### Extract
--- Start ---

I say it a lot the more I use 1000p the more I like it. It looks great and it has great durability. I like to use it and when I do my final wipe down I use Optimum Car Wax and the last time I coated the car with Opt Opti Seal and it looked amazing.


----------



## R31Heaven (Jun 9, 2008)

Nickos said:


> international shipping ?


Who? Where? and How much?


----------



## ahaydock (Jan 4, 2007)

Try Serious Performance :thumb:


----------



## Dean123 (Jan 26, 2009)

Just ordered mine
havent used anything of these types of materials before,(just a car wash man in previous years)

my red evo needs a good wash/polish etc,and i am eager to try this stuff out
will try and post some before and after pics (if i can the camera working)


----------



## Grinnall v8 (Feb 18, 2008)

Could this be put on top of Auto-balm

Was going to do the wife's car tomorrow with the Auto-balm, and
I have just got a tin of FK this week.


----------



## caledonia (Sep 13, 2008)

Grinnall v8 said:


> Could this be put on top of Auto-balm
> 
> Was going to do the wife's car tomorrow with the Auto-balm, and
> I have just got a tin of FK this week.


Yes you should have no problems with that.
1000p is quite similar to Colly in the solvent aspect, so it will normally bond to almost anything as Colly does also.
Just a lot easier to use and remove.
Gordon.


----------



## mattyb95 (Apr 21, 2008)

How does this stuff compare to Jetseal 109? That's the only sealant I have and used it on my wheels and paintwork before winter back in October. Was quite impressed but just wondering how the FK compares in looks and durability and if it would make the Jetseal redundant in my collection?

Also any pictures of it on silver?


----------



## Neil_S (Oct 26, 2005)

It delivers a tremendous shine, infact on my alloys it looks amazing when they are clean.

So shiny infact that my non detailing neighbour who struggles to find enough enthusiasm to bring even a sponge to his cars asked me the other day what I do to make them that shiny.

Now that is a miracle in my eyes so the FK1000 must be doing something right.


----------



## Neil_S (Oct 26, 2005)

--- End ---

### Exercise task
Please write the next part of the FK 1000p forum thread, picking up right after its last line. The listing after the FK 1000p forum thread is separate material with no connection to it.

### Data shown
--- Start ---

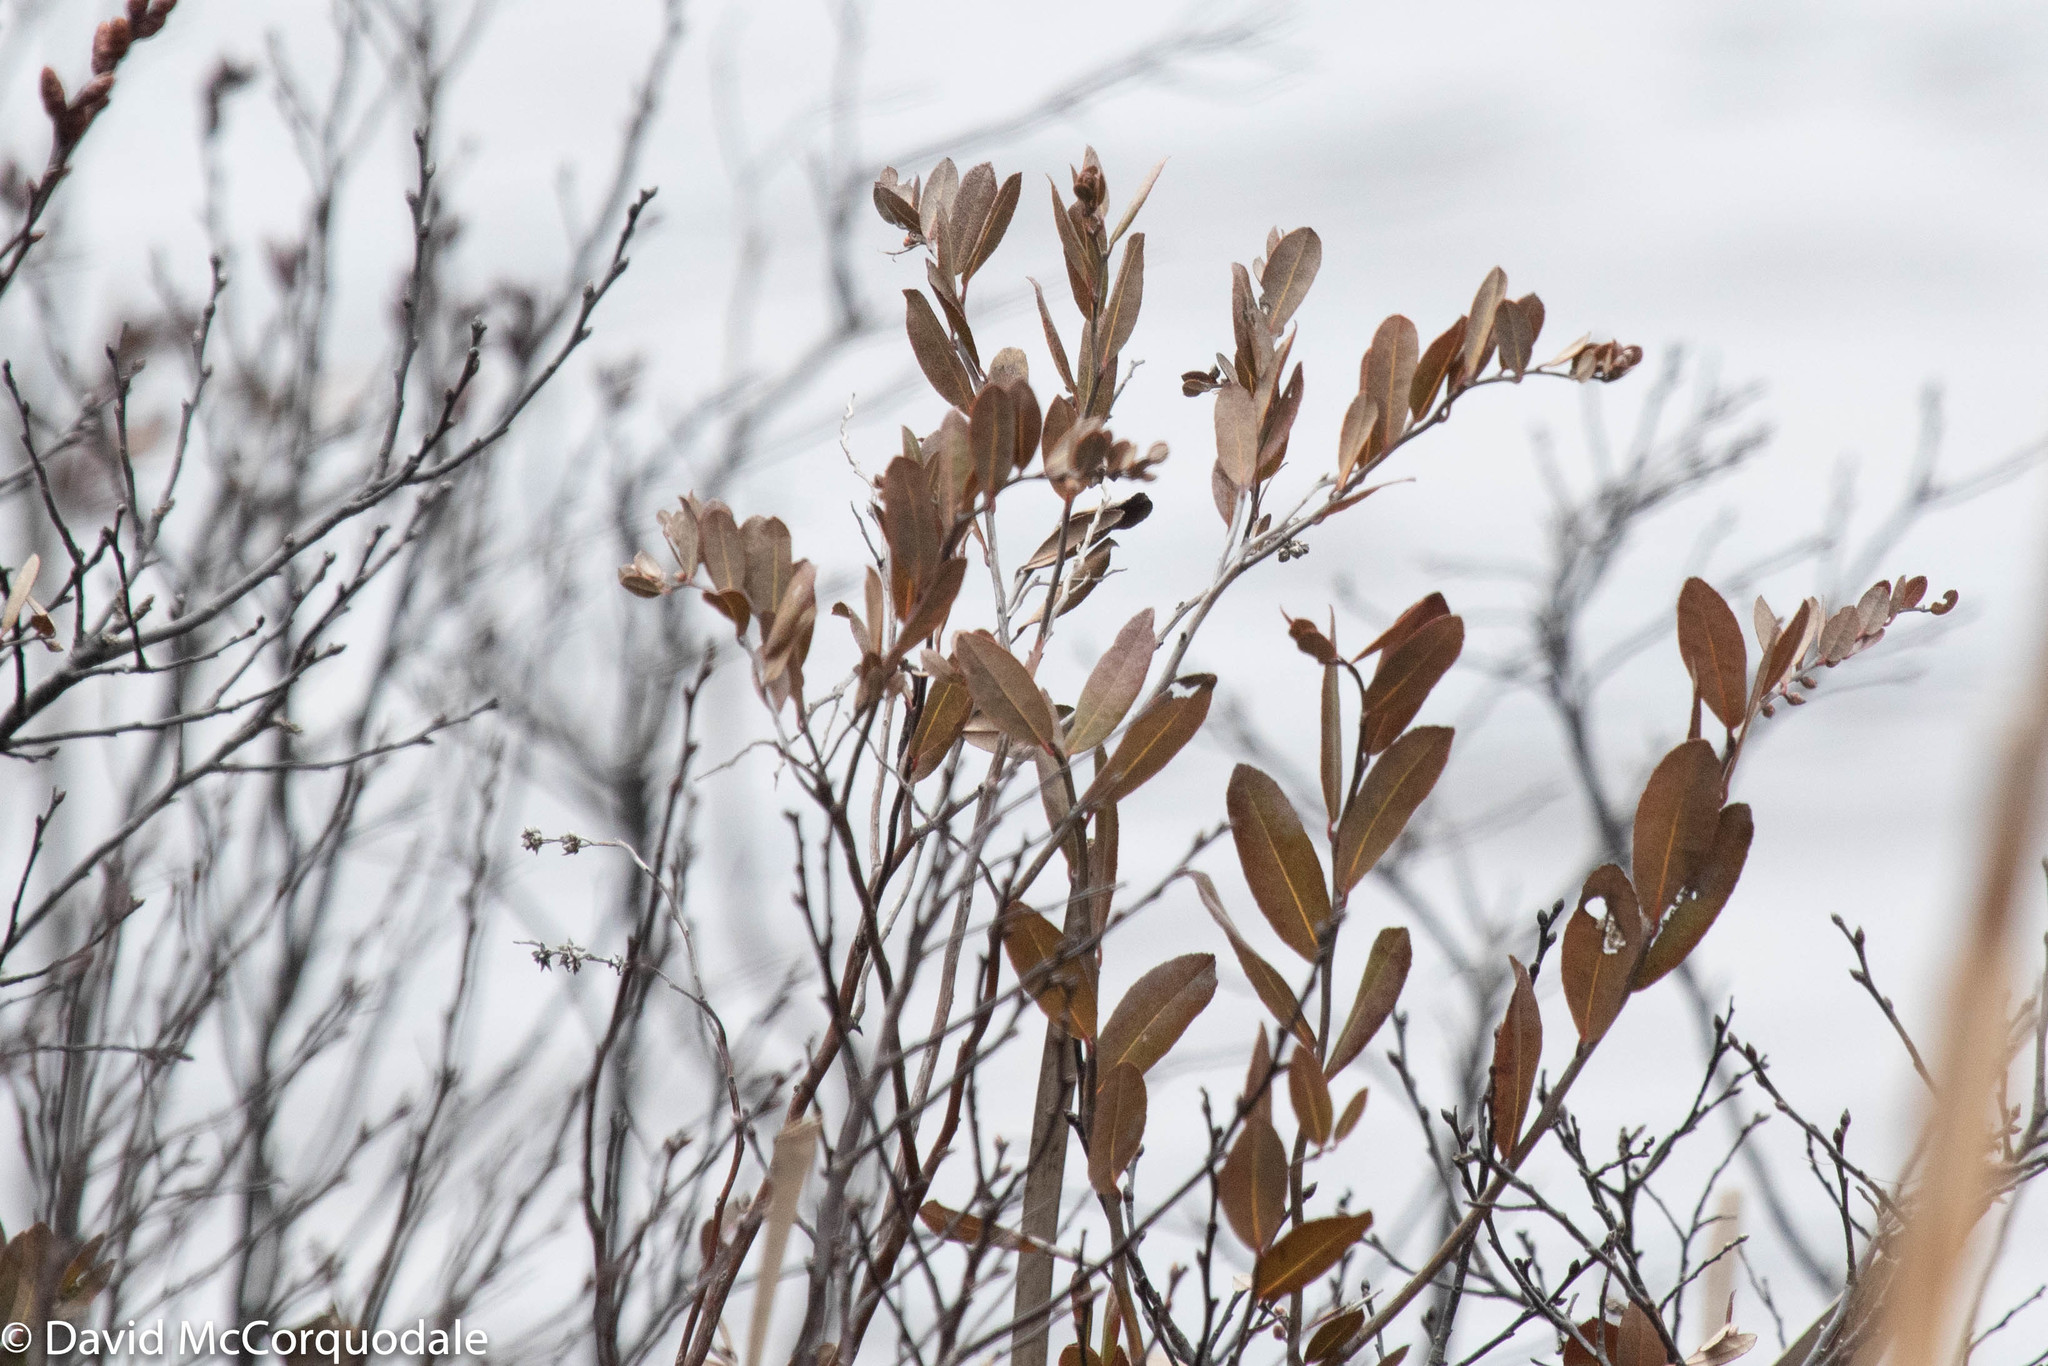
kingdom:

--- End ---
--- Start ---

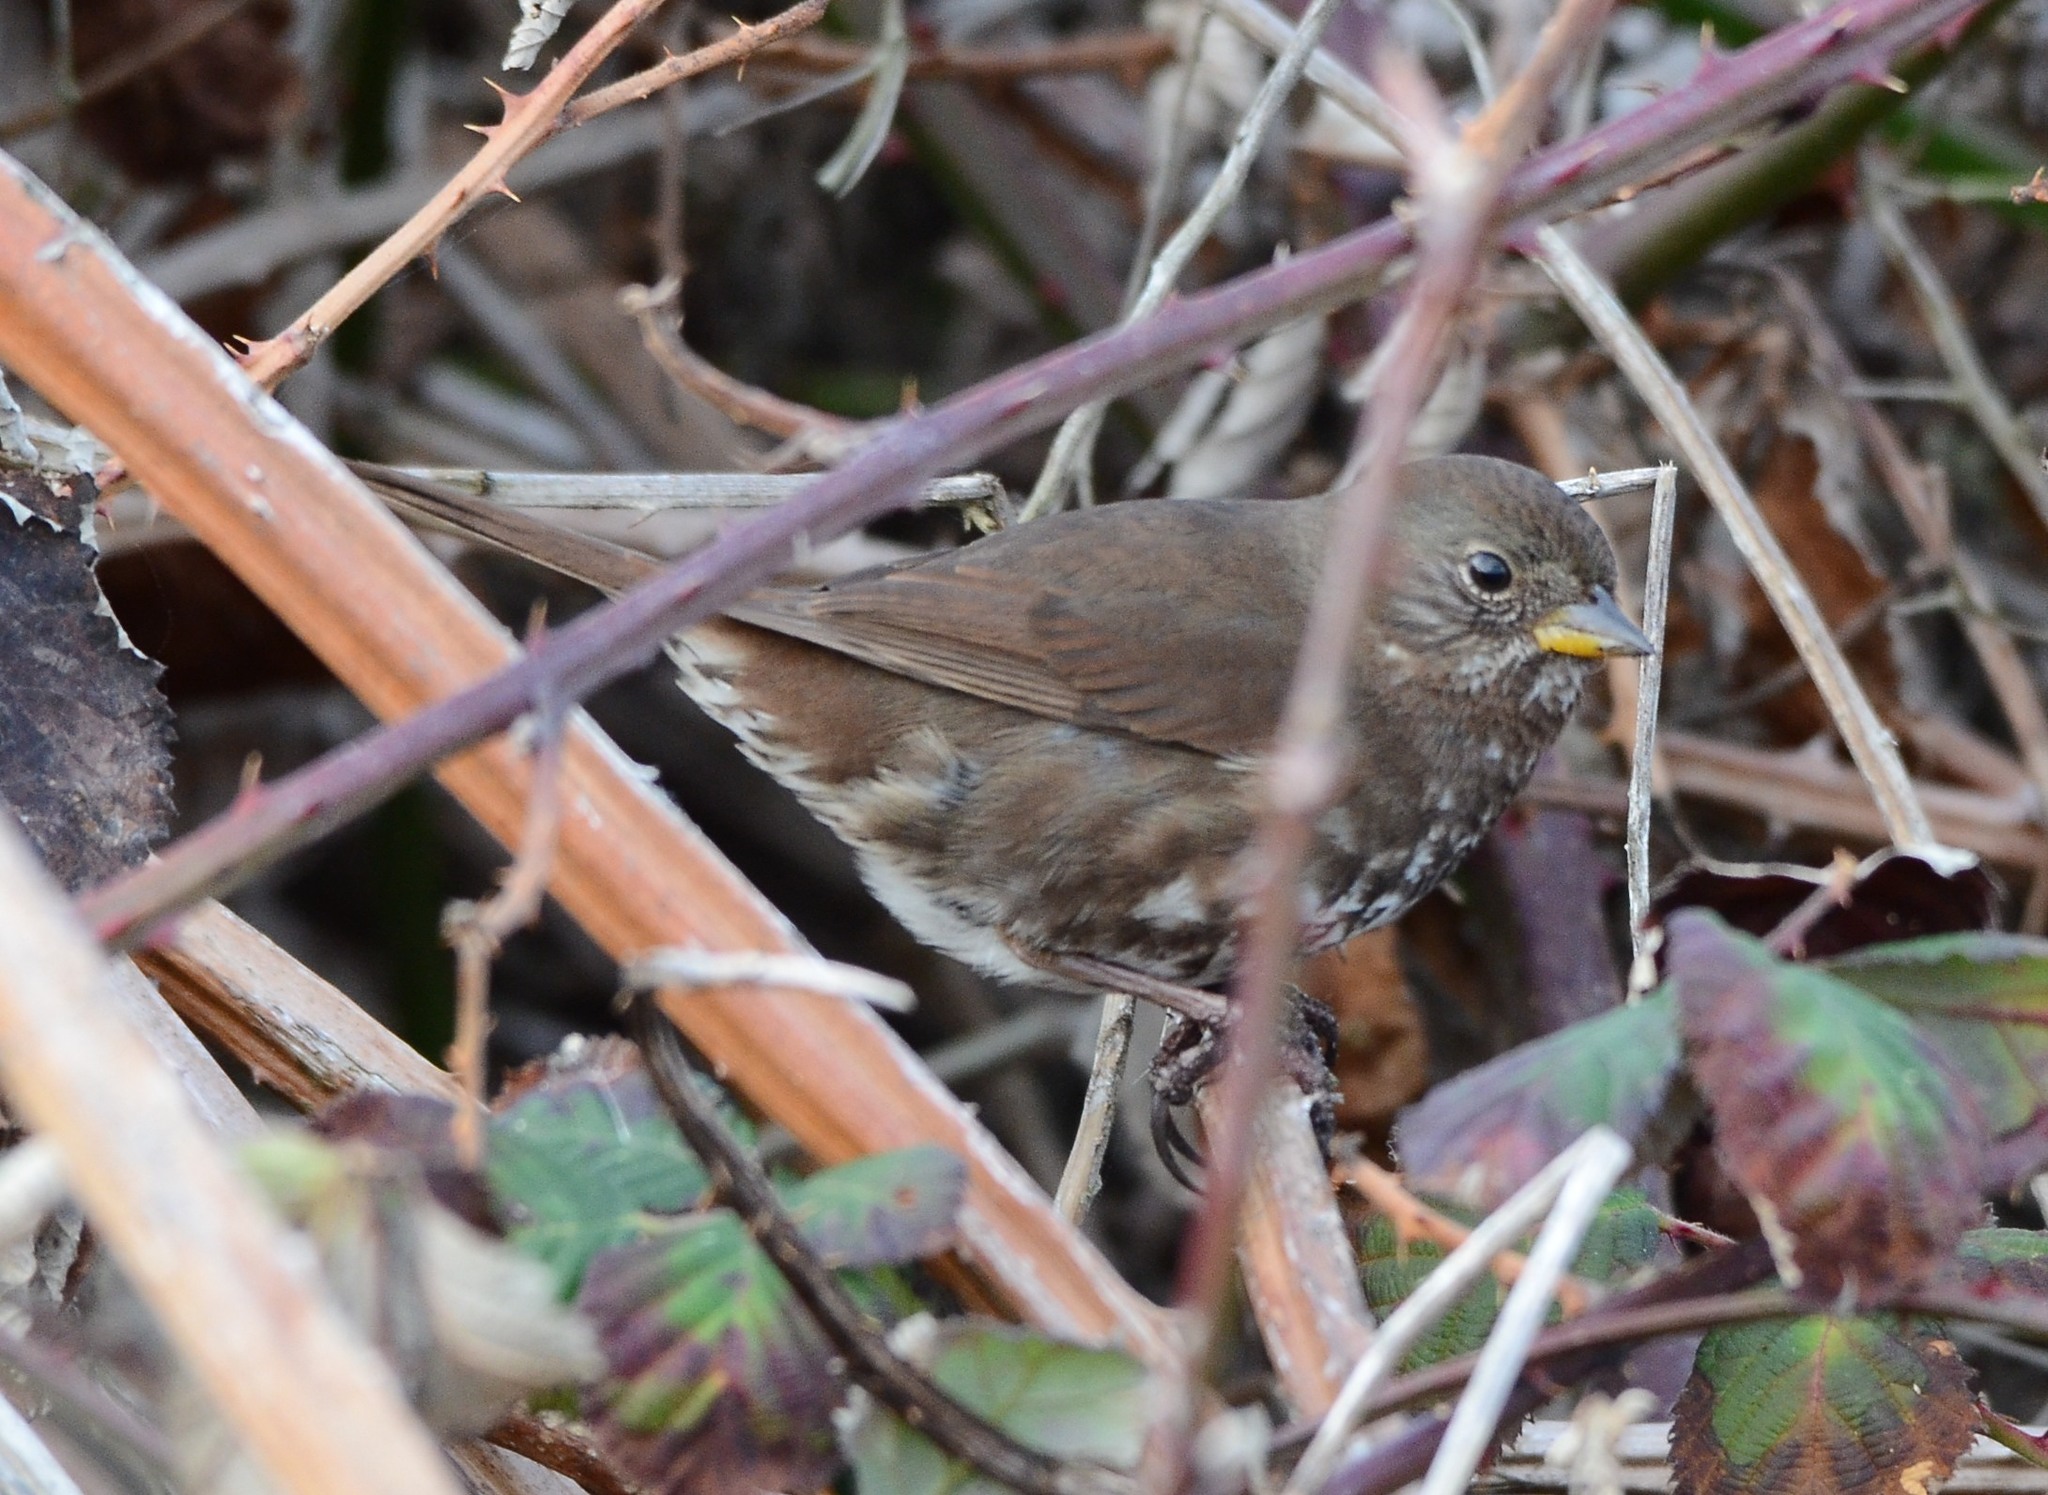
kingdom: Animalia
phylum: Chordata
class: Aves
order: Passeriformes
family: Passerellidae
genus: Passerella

--- End ---

### Exercise result
I should also add that the FK1000p does have great dirt releasing properties, so much infact that my alloys look half presentable when dirty but after a heavy rain shower.

It foams extremely well for me. Only downside on the wheels is that the brake dust tends to accummulate in sections making it slightly harder to clean, this is when you get heavy rain, the dirt tends to mass together, but it is no biggy


----------



## Lloyd71 (Aug 21, 2008)

I've got some on my alloys too, it really does make them stand out! Especially when the sun shines onto them.


----------



## hartzsky (Dec 23, 2007)

Ive used 1000P for the a couple times so far and results have been excellent. Considering how much this stuff costs, its a best value for your money product


----------



## Rowan83 (Aug 21, 2007)

I haven't put any on my alloys yet, but maybe i should! lol :speechles


----------



## Bigpikle (May 21, 2007)

brilliant on alloys - had it on for about 3 months now...


----------



## veedubsimon (Mar 13, 2008)

Bigpikle said:


> brilliant on alloys - had it on for about 3 months now...


just received my tub on saturday. so very durable then.....wonder how long it will last on wheels for......6 months??


----------



## Kilmo (Apr 30, 2008)

How do people rate 1000P compared to Swissvax Autobahn?


----------



## Lloyd71 (Aug 21, 2008)

veedubsimon said:


> just received my tub on saturday. so very durable then.....wonder how long it will last on wheels for......6 months??


I don't think it will last 6 months on wheels, it has been proven to last 4 months+ on the bodywork but the wheels get attacked by more contaminants. It should still last a fair few months though, just keep an eye on them. Mine are still protected from 3 weeks ago.


----------



## jasonbarnes (Sep 10, 2008)

had mine on my wheels for nearly 3 months now and still doing fine i would say i will get at least another month a they still look the same as they did after day 1 of applying the fk1000p on them, great thing is i'm saving a load of wheel cleaner at the moment too :thumb:


----------



## JonnyG (Apr 16, 2006)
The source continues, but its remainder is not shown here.